[Source document]
+ + + + +

The Macroeconomic Effects of an Add-on Value Added Tax
Prepared for the National Retail Federation by:
Drs. Robert Carroll, Robert Cline, and Tom Neubig Ernst & Young LLP and Drs. John Diamond and George Zodrow Tax Policy Advisers LLC and Baker Institute for Public Policy and Economics Department, Rice University
As U.S. policymakers consider ways to address unsustainably high projected future federal government deficits and debt, significant policy changes to both spending and revenues will be debated. The President’s National Commission on Fiscal Responsibility and Reform is charged with making recommendations by December 1, 2010 on how to address near-term as well as long-term projected deficits. The Commission is expected to consider significant changes to federal entitlement programs, defense and non-defense discretionary spending, and the tax system, including the possibility of a new federal value-added tax (VAT).
The National Retail Federation (NRF) engaged Ernst & Young LLP and Tax Policy Advisers LLC to analyze the macroeconomic effects of implementing a VAT to reduce projected federal deficits. Although there have been economic analyses of various policies to reform the existing tax system, a macroeconomic analysis of an "add-on" VAT as a means of reducing the deficit and government debt has not been undertaken.
This report examines the macroeconomic effects of reducing future deficits by two percent of GDP. The report focuses on a narrow-based VAT that is similar to VATs in most other countries. To achieve deficit reduction of two percent of GDP with a narrow-based VAT, a 10.3 percent tax rate would be needed. The report also analyzes the effects of a broad-based VAT with a rebate for tax paid by low-income households, as well as a narrow-based VAT with a rebate. All of the add-on VATs analyzed in this report are similar to those used in other countries or recommended in various proposals currently under discussion. For purposes of the analysis, it is assumed that the VAT is effective January 1, 2012.
The three principal findings of the report are:
1. An add-on VAT would reduce retail spending by $2.5 trillion over the next decade. Retail spending would decline by almost $260 billion or 5.0 percent in the first year after enactment of the VAT.
2. An add-on VAT would cause GDP to fall for several years. The economy would lose 850,000 jobs in the first year, and there would be 700,000 fewer jobs ten years later. By comparison, a comparable reduction in the deficit through reduced government spending would have less adverse effects on the economy, and could have positive effects for economic growth.

+ + + + +

[Short exercise] Reproduce the stretch of the VAT report above from "2. An add-on" through "for economic growth.".

+ + + + +

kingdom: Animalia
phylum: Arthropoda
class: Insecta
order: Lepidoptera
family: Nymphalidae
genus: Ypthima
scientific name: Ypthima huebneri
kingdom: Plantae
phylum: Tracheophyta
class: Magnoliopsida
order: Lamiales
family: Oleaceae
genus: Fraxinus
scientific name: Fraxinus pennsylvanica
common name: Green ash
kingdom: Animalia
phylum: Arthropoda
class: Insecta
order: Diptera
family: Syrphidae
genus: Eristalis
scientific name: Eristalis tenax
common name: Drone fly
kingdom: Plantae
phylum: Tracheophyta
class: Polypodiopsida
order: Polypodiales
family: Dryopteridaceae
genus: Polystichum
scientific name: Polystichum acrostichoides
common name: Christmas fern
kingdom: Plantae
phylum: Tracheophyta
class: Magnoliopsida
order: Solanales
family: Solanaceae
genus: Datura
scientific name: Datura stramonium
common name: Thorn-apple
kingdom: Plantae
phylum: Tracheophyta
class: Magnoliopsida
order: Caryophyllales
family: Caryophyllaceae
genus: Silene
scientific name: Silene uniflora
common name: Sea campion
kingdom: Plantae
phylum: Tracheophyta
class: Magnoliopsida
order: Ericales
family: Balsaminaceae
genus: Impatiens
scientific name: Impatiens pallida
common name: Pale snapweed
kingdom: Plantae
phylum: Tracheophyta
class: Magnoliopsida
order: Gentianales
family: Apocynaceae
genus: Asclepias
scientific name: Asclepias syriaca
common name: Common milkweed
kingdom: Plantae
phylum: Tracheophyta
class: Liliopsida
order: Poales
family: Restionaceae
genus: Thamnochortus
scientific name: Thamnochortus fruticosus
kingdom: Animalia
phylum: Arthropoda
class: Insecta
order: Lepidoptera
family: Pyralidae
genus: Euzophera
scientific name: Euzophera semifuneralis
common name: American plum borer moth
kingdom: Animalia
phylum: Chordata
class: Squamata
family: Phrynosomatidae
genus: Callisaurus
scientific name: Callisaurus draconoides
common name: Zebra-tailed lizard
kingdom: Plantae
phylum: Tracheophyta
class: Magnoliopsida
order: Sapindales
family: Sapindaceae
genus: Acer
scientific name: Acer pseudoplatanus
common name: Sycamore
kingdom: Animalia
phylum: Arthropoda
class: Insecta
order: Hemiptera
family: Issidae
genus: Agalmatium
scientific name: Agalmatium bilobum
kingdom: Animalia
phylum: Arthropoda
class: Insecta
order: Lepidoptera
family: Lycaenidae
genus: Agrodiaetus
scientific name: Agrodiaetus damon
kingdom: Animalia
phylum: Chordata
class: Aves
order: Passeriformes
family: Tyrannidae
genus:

+ + + + +

[Exercise answer]
2. An add-on VAT would cause GDP to fall for several years. The economy would lose 850,000 jobs in the first year, and there would be 700,000 fewer jobs ten years later. By comparison, a comparable reduction in the deficit through reduced government spending would have less adverse effects on the economy, and could have positive effects for economic growth.